TASK:
Pull every line with the word "Left" out of the entries below.
### RECORDS SUPPLIED
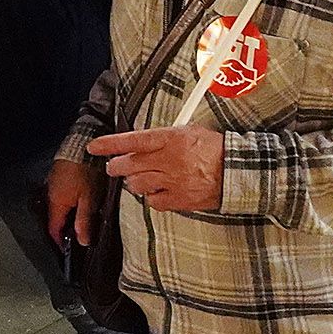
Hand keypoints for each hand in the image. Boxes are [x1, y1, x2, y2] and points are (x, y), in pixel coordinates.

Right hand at [46, 158, 101, 245]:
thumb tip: (82, 241)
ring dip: (68, 216)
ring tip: (81, 221)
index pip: (53, 229)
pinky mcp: (58, 175)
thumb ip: (84, 221)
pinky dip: (68, 203)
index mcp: (56, 203)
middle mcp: (50, 194)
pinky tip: (79, 203)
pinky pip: (61, 195)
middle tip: (78, 237)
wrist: (83, 143)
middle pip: (55, 219)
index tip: (68, 250)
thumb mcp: (89, 199)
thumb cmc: (86, 171)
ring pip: (58, 207)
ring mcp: (53, 183)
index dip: (60, 242)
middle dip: (65, 229)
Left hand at [85, 126, 224, 213]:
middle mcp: (169, 160)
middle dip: (115, 167)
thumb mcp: (191, 132)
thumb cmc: (217, 149)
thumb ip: (166, 137)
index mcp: (171, 139)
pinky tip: (159, 191)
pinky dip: (152, 197)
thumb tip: (145, 141)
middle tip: (113, 167)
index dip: (110, 144)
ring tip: (140, 178)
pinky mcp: (179, 200)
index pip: (132, 140)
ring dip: (134, 182)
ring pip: (137, 185)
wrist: (238, 171)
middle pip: (129, 165)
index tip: (94, 147)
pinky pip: (154, 202)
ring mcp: (173, 181)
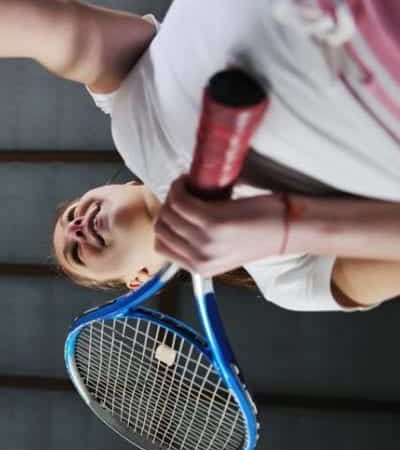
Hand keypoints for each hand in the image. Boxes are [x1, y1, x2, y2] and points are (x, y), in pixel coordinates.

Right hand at [154, 175, 286, 275]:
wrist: (289, 229)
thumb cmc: (263, 233)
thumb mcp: (225, 251)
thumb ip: (201, 245)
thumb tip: (177, 220)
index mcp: (200, 268)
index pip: (161, 247)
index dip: (164, 225)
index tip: (173, 210)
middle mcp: (199, 258)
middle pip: (162, 228)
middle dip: (166, 207)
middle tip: (180, 194)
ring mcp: (204, 242)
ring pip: (168, 213)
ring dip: (173, 194)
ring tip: (185, 185)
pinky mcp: (212, 222)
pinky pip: (181, 201)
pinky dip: (180, 187)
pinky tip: (189, 181)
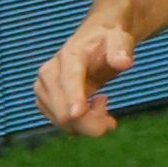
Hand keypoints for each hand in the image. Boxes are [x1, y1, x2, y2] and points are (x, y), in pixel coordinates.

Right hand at [34, 16, 133, 135]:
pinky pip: (62, 124)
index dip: (73, 97)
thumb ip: (121, 49)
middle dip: (91, 123)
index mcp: (69, 56)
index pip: (69, 79)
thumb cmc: (108, 41)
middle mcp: (49, 72)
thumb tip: (123, 62)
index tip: (77, 113)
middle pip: (64, 110)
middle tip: (111, 121)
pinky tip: (92, 111)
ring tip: (103, 107)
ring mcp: (43, 88)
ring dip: (88, 125)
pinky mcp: (44, 101)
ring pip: (63, 121)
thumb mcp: (120, 39)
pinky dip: (81, 126)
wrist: (94, 42)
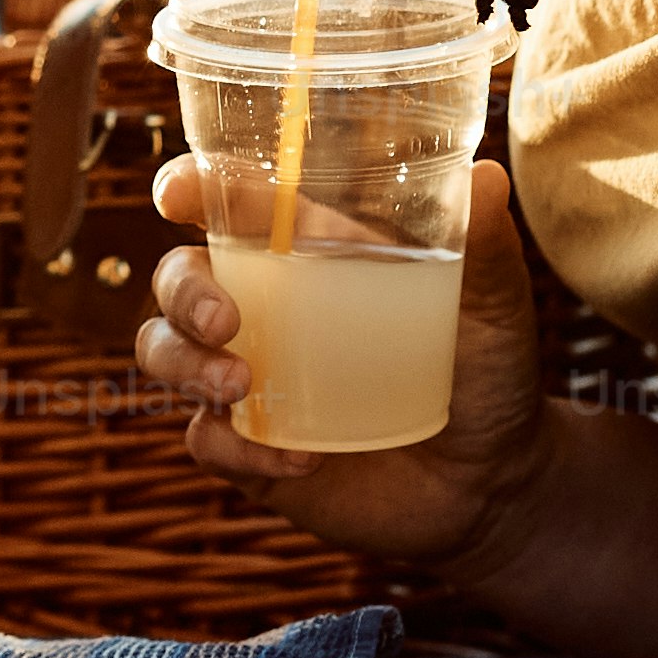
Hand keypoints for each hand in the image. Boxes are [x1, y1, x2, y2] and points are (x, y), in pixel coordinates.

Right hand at [134, 151, 550, 574]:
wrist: (490, 480)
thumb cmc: (487, 373)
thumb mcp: (493, 308)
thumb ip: (484, 247)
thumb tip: (486, 177)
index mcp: (307, 253)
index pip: (228, 206)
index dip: (187, 189)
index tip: (178, 195)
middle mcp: (263, 307)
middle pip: (177, 276)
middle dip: (182, 290)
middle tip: (224, 320)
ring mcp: (249, 377)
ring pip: (164, 350)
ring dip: (184, 361)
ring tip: (241, 385)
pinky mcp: (249, 446)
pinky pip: (205, 439)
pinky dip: (234, 446)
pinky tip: (301, 458)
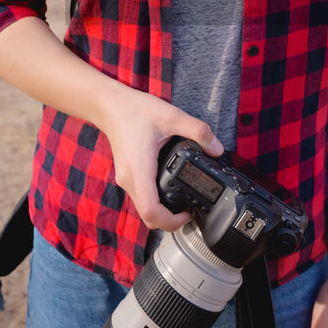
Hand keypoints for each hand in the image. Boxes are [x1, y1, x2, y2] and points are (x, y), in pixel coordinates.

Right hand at [101, 87, 222, 230]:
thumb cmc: (135, 110)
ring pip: (143, 209)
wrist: (109, 106)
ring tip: (182, 200)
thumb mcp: (172, 116)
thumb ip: (197, 131)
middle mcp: (130, 179)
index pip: (151, 211)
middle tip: (189, 210)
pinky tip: (170, 187)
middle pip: (148, 217)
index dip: (171, 222)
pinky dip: (155, 201)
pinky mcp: (127, 176)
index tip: (187, 214)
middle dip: (170, 221)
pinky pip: (141, 198)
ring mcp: (126, 179)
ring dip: (162, 212)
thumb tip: (217, 149)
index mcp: (140, 169)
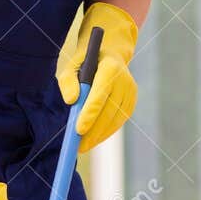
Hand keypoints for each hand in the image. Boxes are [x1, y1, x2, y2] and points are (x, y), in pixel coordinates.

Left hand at [57, 2, 137, 151]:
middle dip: (93, 130)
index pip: (100, 94)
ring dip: (99, 135)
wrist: (110, 53)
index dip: (90, 114)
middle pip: (108, 111)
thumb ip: (68, 81)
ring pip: (115, 119)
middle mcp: (125, 80)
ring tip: (84, 146)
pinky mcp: (132, 102)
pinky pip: (119, 121)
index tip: (78, 130)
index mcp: (110, 67)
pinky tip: (95, 138)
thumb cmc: (86, 61)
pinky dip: (106, 132)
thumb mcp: (72, 64)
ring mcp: (131, 92)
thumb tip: (70, 101)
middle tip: (78, 146)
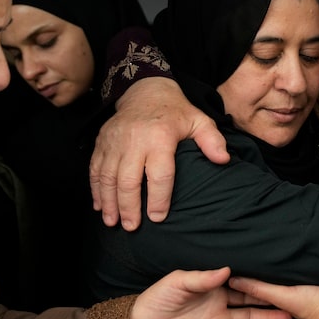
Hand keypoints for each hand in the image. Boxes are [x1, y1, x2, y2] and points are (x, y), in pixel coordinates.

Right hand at [90, 77, 229, 229]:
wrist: (146, 90)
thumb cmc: (176, 112)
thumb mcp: (199, 121)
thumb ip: (212, 141)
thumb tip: (224, 160)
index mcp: (160, 137)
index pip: (159, 174)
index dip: (158, 198)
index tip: (158, 217)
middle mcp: (134, 140)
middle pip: (129, 180)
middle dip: (129, 206)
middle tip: (132, 227)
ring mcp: (114, 141)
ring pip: (108, 177)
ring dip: (109, 202)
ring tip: (112, 222)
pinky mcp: (102, 142)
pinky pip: (94, 168)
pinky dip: (95, 189)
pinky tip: (99, 206)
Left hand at [129, 267, 291, 318]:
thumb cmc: (159, 298)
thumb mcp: (179, 281)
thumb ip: (203, 277)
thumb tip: (227, 269)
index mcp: (217, 293)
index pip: (245, 293)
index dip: (262, 293)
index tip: (281, 290)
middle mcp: (222, 313)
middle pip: (252, 314)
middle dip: (271, 315)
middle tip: (291, 315)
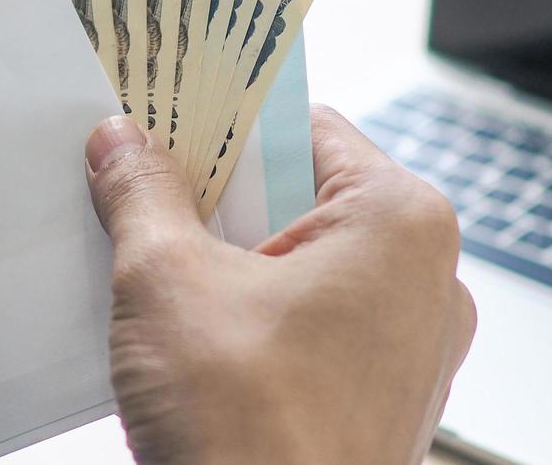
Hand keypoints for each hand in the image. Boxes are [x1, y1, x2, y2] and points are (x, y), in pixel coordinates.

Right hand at [85, 106, 474, 464]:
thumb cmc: (254, 439)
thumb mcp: (168, 286)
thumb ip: (144, 196)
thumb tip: (125, 145)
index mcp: (401, 222)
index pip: (306, 126)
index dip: (228, 120)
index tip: (170, 118)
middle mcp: (426, 277)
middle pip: (305, 194)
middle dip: (221, 199)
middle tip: (149, 197)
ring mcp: (410, 344)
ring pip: (307, 263)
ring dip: (232, 262)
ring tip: (164, 273)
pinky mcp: (382, 396)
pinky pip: (315, 323)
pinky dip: (256, 317)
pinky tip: (193, 337)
######
RESULT OF THE EXERCISE:
Left hand at [85, 126, 224, 213]:
Left hand at [57, 2, 137, 151]:
Left hand at [129, 267, 291, 318]:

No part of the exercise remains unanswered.